Were you referring to my post or to your statement about based spaces?
 
  • #11
about 3SAT

Hi gnome,

I just wonder if you insist on your opinion about the proof of 3SAT ?

Looking forward to hearing from you !

John
 

What does it mean for SAT to be NP-complete?

Being NP-complete means that the Boolean satisfiability problem (SAT) is one of the most difficult problems in computer science. It is a decision problem that asks whether a given Boolean formula can be satisfied or not, and it is one of the most studied problems in complexity theory.

What is the significance of SAT being NP-complete?

The significance of SAT being NP-complete is that it is one of the few problems that have been proven to be NP-complete. This means that if any other problem can be reduced to SAT in polynomial time, then that problem is also considered NP-complete. This classification has important implications in the field of computer science and algorithm design.

How was it proven that SAT is NP-complete?

The proof that SAT is NP-complete was first given by Stephen Cook in 1971. He showed that any problem in the NP complexity class can be reduced to SAT in polynomial time. This means that if an efficient algorithm exists for solving SAT, then it can be used to solve any other NP problem efficiently as well.

What is the relationship between SAT and the P vs. NP problem?

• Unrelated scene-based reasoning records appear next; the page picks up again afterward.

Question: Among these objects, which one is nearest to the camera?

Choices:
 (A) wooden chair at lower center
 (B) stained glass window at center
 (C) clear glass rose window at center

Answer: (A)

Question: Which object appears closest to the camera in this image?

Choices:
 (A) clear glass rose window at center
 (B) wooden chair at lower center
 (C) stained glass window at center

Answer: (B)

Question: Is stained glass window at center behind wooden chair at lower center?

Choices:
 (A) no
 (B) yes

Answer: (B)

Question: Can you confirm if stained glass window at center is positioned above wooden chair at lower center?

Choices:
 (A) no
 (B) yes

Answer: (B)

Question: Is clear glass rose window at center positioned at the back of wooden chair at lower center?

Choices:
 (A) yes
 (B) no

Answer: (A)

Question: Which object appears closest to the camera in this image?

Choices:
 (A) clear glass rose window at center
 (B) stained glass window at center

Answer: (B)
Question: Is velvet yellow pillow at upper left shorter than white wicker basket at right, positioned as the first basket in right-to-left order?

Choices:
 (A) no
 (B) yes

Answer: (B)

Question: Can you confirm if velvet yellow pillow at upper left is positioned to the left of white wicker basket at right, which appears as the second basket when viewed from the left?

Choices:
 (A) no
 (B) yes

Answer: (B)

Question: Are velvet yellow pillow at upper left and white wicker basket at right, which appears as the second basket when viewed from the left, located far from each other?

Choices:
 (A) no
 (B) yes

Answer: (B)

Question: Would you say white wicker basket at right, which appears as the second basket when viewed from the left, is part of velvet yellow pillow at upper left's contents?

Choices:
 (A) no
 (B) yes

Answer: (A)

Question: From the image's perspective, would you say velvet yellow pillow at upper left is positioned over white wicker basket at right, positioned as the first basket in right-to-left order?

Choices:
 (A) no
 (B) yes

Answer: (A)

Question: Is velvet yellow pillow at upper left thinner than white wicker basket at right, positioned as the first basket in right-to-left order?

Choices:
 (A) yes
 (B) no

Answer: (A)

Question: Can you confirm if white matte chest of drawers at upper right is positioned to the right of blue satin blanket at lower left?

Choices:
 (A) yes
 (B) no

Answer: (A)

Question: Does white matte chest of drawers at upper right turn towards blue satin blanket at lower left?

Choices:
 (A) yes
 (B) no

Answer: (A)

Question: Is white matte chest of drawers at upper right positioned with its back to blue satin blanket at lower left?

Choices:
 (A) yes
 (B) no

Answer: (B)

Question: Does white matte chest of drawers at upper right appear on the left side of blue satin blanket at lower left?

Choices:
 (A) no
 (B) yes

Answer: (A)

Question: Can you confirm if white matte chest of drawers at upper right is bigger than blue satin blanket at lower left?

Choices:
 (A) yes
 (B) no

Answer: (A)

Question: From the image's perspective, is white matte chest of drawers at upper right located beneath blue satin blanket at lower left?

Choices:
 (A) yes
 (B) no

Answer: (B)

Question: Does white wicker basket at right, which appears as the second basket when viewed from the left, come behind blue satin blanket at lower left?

The P vs. NP problem is one of the most famous unsolved problems in computer science. It asks whether there are any problems that can be solved in polynomial time on a computer (P), but for which no efficient algorithm exists (NP). SAT being NP-complete implies that it is one of the problems that is most likely not solvable in polynomial time, which supports the belief that P and NP are not equal.

How is the NP-completeness of SAT used in practice?

The NP-completeness of SAT has many practical implications. It is used to show that certain problems are difficult and may require exponential time to solve. It is also used in the design and analysis of algorithms, as well as in the development of new computational models. In addition, it has applications in various fields such as artificial intelligence, automated reasoning, and cryptography.